In 2017, Paul Bywaters, Tim Sparks, and I challenged this statement from Ofsted in an article written for Community Care. This later led to some revision of the claim in a following Ofsted report, which acknowledged that there may be some association between levels of deprivation and children’s services Ofsted outcomes. Later, research by David Wilkins and Vivi Antonopoulou reported an association between levels of deprivation and Ofsted outcomes, but found no association between local authority expenditure and Ofsted outcomes (see: Wilkins and Antonopoulou, 2020a, and Wilkins and Antonopoulou, 2020b).
This week, a new paper authored by Davara Bennett (University of Liverpool), Paul Bywaters (Huddersfield University), and me was published in Social Policy and Society. We found that levels of deprivation and levels of expenditure on early help and family support services were significant predictors of a positive (Good or Outstanding) Ofsted judgement.
Every £100 per child increase in early help and family support-related spending was associated with around a 1.7 times increase in the odds of receiving a Good or Outstanding Ofsted rating, after controlling for deprivation, the year of the inspection, and levels of safeguarding expenditure. To put this number in context, over the 2010 decade the highest level of expenditure per child on these services was around £1,000 and the lowest was around £90 per child, with the average local authority spending somewhere between £220 and £380 per child, indicating that multiple increments of increase of this value would not be unrealistic.

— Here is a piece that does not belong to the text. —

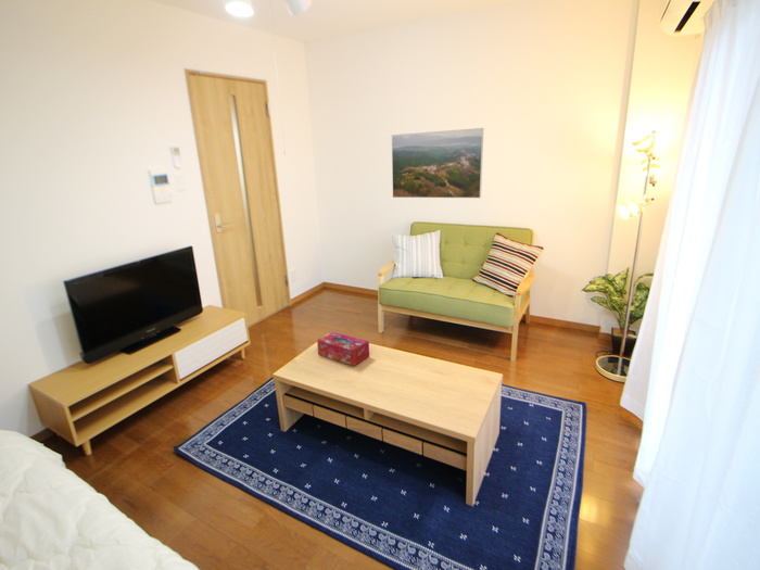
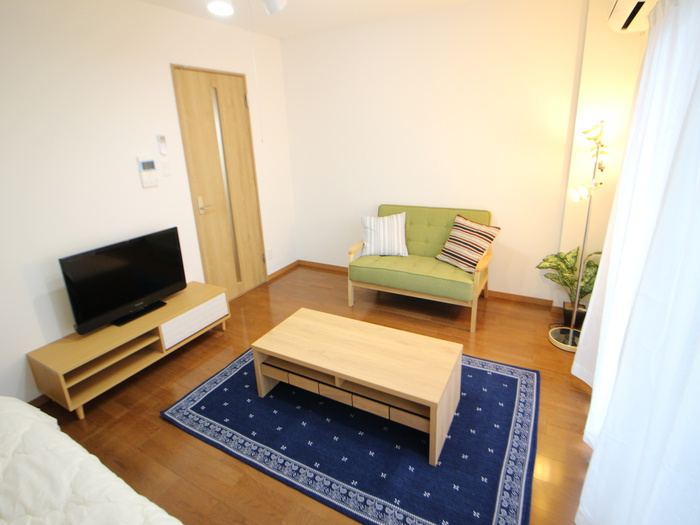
- tissue box [316,331,370,367]
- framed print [391,127,484,199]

However, we found no association between ‘safeguarding’ expenditure (that is, expenditure largely associated with the social work workforce and child protection functions) and Ofsted outcomes. We suspect this along with some methodological differences may explain why previous analyses by the National Audit Office, and by Wilkins and Antonopoulou, may have found no association between expenditure and Ofsted outcomes.
We believe that this evidence suggests that greater capacity to invest in early help and family support — capacity that has declined rapidly and inequitably over the 2010 decade — may help reduce failure demand in children’s services; meaning increases in demand that are associated with a failure to do something, or to do something right (Seddon and Brand, 2008). Rick Hood (2015) describes the impact of failure demand on children’s services as leading to a state where:
“[I]ssues that are not resolved straightaway keep reappearing and cumulatively start to overload the system’s ability to cope”
The figure below shows how Ofsted judgements of local authorities have been distributed across three tertiles of expenditure on early help and family support between 2012-13 (after Ofsted replaced ‘adequate’ with ‘required improvement to be good’) and 2019-2020, after adjusting for deprivation. The third of local authorities with the highest deprivation-adjusted expenditure on early help and family support have been notably more likely to receive Good or Outstanding Ofsted outcomes than those with relatively middling or low expenditure per child on these services.